Il est curieux de voir dans quelle sécurité étrange vivaient tous ceux qui occupaient les étages supérieurs et moyens de l'édifice, social au moment même où la Révolution commençait, et de les entendre discourant ingénieusement entre eux sur les vertus du peuple, sur sa douceur, son dévouement, ses innocents plaisirs, quand déjà 93 est sous leurs pieds: spectacle ridicule et terrible!

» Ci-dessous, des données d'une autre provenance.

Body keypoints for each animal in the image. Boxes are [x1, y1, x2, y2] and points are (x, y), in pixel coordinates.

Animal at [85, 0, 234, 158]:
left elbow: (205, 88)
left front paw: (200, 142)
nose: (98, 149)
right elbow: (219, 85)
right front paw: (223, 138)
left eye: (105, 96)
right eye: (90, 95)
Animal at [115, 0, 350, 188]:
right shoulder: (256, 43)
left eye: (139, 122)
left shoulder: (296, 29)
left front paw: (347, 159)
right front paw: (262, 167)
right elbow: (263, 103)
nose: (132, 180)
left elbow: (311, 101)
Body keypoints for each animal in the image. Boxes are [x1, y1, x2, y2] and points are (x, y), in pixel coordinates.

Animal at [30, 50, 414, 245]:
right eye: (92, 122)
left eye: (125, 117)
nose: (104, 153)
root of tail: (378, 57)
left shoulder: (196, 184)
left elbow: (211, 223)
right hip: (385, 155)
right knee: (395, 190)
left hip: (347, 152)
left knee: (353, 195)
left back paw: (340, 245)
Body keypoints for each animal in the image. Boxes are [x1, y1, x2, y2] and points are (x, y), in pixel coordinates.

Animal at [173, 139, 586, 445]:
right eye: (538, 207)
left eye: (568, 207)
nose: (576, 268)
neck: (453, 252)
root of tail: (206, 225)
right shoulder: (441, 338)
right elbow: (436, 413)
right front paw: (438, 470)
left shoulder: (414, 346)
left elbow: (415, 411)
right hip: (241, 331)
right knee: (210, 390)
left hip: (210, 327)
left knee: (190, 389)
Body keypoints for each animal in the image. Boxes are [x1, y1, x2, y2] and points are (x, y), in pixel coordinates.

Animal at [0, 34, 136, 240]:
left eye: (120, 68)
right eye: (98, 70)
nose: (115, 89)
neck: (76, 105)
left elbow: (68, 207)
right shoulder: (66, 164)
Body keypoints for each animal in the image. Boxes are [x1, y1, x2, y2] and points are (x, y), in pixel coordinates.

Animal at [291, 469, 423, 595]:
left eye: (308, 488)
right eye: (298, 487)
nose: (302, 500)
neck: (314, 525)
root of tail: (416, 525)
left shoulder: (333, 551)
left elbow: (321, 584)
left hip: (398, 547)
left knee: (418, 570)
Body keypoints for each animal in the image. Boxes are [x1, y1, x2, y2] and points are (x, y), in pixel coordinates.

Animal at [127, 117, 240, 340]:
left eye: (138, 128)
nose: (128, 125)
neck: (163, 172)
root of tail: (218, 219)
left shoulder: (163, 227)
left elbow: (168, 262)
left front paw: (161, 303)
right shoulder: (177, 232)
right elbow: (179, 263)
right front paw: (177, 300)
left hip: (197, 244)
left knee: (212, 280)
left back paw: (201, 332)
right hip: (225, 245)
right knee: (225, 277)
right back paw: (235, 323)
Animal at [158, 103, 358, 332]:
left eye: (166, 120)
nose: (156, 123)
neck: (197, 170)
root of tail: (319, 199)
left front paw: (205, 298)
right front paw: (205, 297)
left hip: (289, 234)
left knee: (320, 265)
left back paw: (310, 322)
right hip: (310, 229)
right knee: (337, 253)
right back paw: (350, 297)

(...) Mais quand le bourgeois eut été ainsi bien isolé du gentilhomme, et le paysan du gentilhomme et du bourgeois; lorsque, un travail analogue se continuant au sein de chaque classe, il se fut fait dans l'intérieur de chacune d'elles de petites agrégations particulières presque aussi isolées les unes des autres que les classes l'étaient entre elles, il se trouva que le tout ne composait plus qu'une masse homogène, mais dont les parties n'étaient plus liées. Rien n'était plus organisé pour gêner le gouvernement, rien, non plus, pour l'aider. De telle sorte que l'édifice entier de la grandeur de ces princes put s'écrouler tout ensemble et en un moment, dès que la société qui lui servait de base s'agita. Et ce peuple enfin, qui semble seul avoir tiré profit des fautes et des erreurs de tous ses maîtres, s'il a échappé, en effet, à leur empire, il n'a pu se soustraire au joug des idées fausses, des habitudes vicieuses, des mauvais penchants qu'ils lui avaient donnés ou laissé prendre. On l'a vu parfois transporter les goûts d'un esclave jusque dans l'usage même de sa liberté, aussi incapable de se conduire lui-même qu'il s'était montré dur pour ses précepteurs ».